-- PROBLEM --
Only the lines of the data below from the one with "Task: one 3D bounding box for each." through the one with "2. red payment" are wanted. Repeat them exactly.

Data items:

□ □ □ □ □

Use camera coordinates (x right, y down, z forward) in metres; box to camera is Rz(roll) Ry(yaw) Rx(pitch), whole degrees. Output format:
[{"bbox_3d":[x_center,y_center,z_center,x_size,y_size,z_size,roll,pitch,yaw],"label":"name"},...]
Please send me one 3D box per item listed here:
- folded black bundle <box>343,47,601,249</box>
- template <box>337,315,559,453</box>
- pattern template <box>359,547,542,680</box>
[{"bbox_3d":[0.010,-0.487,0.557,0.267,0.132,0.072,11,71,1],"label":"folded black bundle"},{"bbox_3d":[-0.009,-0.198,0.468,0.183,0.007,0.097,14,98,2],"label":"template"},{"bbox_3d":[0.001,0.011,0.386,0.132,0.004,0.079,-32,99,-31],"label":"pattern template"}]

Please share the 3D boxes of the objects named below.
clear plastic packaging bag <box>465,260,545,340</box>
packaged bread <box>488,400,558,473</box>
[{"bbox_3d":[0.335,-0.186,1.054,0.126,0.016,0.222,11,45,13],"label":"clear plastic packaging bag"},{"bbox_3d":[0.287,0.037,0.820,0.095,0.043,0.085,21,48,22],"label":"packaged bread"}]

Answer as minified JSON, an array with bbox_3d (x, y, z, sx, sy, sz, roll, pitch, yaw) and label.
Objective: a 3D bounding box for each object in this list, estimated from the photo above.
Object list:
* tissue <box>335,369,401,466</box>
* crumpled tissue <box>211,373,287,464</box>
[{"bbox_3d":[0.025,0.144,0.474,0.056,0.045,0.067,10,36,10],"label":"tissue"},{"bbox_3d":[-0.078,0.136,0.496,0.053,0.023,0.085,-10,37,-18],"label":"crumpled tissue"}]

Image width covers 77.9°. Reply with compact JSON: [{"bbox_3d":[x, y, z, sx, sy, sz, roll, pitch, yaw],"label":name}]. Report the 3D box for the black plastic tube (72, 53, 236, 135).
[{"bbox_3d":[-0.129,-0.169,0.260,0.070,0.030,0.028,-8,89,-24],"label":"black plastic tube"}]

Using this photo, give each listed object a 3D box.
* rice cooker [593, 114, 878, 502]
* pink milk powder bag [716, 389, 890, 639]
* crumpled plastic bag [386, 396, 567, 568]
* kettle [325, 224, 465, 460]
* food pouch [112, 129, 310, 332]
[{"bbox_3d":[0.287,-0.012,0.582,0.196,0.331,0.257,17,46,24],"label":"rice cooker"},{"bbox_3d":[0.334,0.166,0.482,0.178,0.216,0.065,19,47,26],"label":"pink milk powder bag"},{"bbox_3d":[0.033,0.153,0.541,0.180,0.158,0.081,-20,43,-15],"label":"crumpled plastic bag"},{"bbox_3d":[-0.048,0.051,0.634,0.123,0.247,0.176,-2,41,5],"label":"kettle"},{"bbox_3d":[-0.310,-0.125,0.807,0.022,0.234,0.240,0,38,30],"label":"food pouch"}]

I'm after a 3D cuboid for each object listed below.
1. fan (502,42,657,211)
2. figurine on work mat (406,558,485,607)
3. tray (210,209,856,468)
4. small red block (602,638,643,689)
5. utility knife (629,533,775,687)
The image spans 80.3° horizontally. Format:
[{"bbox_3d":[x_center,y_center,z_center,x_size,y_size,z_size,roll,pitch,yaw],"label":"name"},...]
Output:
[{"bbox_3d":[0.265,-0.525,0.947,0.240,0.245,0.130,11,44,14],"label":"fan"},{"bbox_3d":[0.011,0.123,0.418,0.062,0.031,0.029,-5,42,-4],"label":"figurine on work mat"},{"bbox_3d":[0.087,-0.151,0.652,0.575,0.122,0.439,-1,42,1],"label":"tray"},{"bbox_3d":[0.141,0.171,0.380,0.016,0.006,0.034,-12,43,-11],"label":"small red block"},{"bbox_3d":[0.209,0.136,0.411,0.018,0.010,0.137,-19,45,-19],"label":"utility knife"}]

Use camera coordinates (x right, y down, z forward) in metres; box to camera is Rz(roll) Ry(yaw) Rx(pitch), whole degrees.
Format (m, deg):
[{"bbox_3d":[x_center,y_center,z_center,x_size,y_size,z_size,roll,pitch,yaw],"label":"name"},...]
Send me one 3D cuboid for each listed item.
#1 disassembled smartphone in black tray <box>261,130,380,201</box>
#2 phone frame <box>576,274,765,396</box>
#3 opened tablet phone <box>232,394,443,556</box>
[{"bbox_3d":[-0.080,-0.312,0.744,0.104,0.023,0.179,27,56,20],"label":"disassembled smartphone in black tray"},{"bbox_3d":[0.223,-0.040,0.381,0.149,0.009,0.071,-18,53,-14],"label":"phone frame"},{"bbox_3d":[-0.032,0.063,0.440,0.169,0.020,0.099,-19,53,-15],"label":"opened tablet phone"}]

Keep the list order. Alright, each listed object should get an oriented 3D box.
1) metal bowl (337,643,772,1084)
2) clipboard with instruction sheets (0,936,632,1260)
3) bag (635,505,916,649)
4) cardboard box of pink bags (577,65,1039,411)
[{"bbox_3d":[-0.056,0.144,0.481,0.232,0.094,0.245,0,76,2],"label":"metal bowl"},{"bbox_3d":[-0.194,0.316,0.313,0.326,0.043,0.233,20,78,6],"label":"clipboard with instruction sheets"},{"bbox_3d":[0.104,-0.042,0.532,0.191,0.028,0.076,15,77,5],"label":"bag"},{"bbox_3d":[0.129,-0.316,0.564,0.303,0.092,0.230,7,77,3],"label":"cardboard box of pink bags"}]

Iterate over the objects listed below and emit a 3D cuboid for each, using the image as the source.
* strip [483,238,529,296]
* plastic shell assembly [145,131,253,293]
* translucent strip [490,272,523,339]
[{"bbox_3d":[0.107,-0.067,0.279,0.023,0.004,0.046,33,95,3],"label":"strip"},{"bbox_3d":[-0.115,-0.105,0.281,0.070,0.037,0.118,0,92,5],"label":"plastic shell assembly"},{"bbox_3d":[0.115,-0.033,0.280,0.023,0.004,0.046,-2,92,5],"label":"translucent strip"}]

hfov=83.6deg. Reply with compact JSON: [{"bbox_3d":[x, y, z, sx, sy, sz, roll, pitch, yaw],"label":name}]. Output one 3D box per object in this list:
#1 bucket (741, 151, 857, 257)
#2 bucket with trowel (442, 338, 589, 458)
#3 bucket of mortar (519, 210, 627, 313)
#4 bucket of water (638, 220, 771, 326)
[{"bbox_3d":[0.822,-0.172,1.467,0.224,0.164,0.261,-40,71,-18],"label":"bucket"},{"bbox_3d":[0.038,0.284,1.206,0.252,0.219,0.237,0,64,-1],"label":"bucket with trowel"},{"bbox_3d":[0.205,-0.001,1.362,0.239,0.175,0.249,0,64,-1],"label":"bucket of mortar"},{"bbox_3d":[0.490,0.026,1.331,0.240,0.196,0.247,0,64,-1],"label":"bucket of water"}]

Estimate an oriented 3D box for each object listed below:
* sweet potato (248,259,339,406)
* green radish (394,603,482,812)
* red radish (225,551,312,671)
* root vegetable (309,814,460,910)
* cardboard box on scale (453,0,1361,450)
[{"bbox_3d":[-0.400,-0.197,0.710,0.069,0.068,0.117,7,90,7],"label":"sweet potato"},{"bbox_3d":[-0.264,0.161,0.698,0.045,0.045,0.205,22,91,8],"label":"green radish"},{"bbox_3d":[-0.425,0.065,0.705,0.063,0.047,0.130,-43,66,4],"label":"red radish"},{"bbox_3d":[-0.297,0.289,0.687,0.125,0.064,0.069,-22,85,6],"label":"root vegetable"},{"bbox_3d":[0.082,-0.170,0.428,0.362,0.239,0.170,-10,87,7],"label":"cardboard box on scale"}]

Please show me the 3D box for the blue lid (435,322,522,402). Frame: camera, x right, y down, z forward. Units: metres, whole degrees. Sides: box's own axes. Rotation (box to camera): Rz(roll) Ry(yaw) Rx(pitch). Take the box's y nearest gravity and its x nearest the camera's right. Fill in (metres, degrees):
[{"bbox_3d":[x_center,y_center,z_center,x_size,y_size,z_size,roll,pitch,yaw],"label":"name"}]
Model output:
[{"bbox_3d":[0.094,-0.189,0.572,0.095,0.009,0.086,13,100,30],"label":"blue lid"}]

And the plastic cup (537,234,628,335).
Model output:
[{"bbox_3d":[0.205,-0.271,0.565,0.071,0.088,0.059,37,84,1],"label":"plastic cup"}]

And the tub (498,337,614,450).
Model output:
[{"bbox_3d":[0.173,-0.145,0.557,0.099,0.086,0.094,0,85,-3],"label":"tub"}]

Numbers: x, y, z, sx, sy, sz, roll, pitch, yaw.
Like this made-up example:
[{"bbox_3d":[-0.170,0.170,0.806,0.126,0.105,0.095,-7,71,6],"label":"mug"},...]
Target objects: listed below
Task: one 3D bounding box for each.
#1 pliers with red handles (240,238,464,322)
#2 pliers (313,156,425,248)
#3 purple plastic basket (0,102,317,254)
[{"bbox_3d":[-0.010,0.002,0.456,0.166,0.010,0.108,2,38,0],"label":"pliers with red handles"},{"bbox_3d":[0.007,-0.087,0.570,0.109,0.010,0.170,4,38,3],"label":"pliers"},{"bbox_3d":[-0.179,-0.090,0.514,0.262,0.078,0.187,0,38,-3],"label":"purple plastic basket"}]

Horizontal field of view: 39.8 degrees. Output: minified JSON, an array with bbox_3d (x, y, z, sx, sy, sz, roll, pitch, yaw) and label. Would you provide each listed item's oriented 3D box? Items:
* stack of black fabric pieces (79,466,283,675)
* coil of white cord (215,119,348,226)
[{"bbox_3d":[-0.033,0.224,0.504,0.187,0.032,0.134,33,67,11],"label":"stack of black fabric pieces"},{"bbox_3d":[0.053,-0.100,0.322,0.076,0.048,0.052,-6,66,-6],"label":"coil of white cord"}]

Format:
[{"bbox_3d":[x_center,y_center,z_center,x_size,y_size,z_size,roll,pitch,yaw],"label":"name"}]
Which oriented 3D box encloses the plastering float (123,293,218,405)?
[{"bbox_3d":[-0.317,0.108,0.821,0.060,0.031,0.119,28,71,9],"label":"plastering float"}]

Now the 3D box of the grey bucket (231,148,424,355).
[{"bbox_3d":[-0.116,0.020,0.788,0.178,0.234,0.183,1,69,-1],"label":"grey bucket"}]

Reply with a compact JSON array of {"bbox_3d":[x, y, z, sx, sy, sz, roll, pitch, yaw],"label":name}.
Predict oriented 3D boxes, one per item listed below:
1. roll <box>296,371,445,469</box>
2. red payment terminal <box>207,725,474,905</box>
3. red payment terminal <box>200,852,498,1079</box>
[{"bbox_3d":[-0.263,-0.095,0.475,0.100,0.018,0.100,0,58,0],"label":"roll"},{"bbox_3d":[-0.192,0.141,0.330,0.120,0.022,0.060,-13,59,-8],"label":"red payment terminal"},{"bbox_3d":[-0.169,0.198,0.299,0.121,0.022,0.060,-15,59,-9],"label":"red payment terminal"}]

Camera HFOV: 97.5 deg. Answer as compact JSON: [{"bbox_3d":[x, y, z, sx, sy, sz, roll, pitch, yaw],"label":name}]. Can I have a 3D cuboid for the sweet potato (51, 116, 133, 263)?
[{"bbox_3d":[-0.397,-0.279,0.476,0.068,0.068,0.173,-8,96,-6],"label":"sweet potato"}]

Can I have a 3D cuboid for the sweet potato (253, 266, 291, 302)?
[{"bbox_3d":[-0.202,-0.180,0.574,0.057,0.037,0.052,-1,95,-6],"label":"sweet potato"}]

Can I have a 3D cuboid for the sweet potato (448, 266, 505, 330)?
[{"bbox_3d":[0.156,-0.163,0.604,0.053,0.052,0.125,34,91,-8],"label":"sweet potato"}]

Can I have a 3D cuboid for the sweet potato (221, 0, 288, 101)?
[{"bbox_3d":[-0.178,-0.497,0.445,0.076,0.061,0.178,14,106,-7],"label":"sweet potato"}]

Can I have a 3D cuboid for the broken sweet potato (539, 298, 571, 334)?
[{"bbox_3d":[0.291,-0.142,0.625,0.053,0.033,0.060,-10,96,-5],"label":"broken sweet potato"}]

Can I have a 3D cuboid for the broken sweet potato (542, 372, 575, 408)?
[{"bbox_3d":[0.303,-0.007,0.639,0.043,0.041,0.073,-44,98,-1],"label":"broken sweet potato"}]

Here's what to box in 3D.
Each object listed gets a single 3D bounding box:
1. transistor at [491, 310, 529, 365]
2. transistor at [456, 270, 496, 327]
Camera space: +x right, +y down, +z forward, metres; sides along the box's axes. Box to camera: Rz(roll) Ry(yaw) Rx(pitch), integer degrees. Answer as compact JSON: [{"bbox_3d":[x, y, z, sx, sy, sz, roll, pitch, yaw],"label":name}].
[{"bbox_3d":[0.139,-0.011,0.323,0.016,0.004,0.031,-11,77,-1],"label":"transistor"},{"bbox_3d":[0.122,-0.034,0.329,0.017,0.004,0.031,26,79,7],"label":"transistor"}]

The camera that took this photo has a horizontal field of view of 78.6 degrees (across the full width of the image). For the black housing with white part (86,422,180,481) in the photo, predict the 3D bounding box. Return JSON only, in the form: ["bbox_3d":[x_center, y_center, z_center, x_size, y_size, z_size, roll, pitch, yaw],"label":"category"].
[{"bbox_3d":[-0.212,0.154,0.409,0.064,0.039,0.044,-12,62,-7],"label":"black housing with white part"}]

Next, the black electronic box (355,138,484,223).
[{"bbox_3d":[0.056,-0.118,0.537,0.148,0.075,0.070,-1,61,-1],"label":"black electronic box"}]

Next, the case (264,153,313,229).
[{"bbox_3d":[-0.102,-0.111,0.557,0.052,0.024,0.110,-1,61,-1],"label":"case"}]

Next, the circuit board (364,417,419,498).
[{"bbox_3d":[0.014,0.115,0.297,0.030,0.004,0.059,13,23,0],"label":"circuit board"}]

□ □ □ □ □

-- TASK RESPONSE --
Task: one 3D bounding box for each.
#1 pliers with red handles (240,238,464,322)
#2 pliers (313,156,425,248)
#3 purple plastic basket (0,102,317,254)
[{"bbox_3d":[-0.010,0.002,0.456,0.166,0.010,0.108,2,38,0],"label":"pliers with red handles"},{"bbox_3d":[0.007,-0.087,0.570,0.109,0.010,0.170,4,38,3],"label":"pliers"},{"bbox_3d":[-0.179,-0.090,0.514,0.262,0.078,0.187,0,38,-3],"label":"purple plastic basket"}]

Horizontal field of view: 39.8 degrees. Output: minified JSON, an array with bbox_3d (x, y, z, sx, sy, sz, roll, pitch, yaw) and label. Would you provide each listed item's oriented 3D box? Items:
* stack of black fabric pieces (79,466,283,675)
* coil of white cord (215,119,348,226)
[{"bbox_3d":[-0.033,0.224,0.504,0.187,0.032,0.134,33,67,11],"label":"stack of black fabric pieces"},{"bbox_3d":[0.053,-0.100,0.322,0.076,0.048,0.052,-6,66,-6],"label":"coil of white cord"}]

Format:
[{"bbox_3d":[x_center,y_center,z_center,x_size,y_size,z_size,roll,pitch,yaw],"label":"name"}]
Which oriented 3D box encloses the plastering float (123,293,218,405)?
[{"bbox_3d":[-0.317,0.108,0.821,0.060,0.031,0.119,28,71,9],"label":"plastering float"}]

Now the 3D box of the grey bucket (231,148,424,355).
[{"bbox_3d":[-0.116,0.020,0.788,0.178,0.234,0.183,1,69,-1],"label":"grey bucket"}]

Reply with a compact JSON array of {"bbox_3d":[x, y, z, sx, sy, sz, roll, pitch, yaw],"label":name}.
Predict oriented 3D boxes, one per item listed below:
1. roll <box>296,371,445,469</box>
2. red payment terminal <box>207,725,474,905</box>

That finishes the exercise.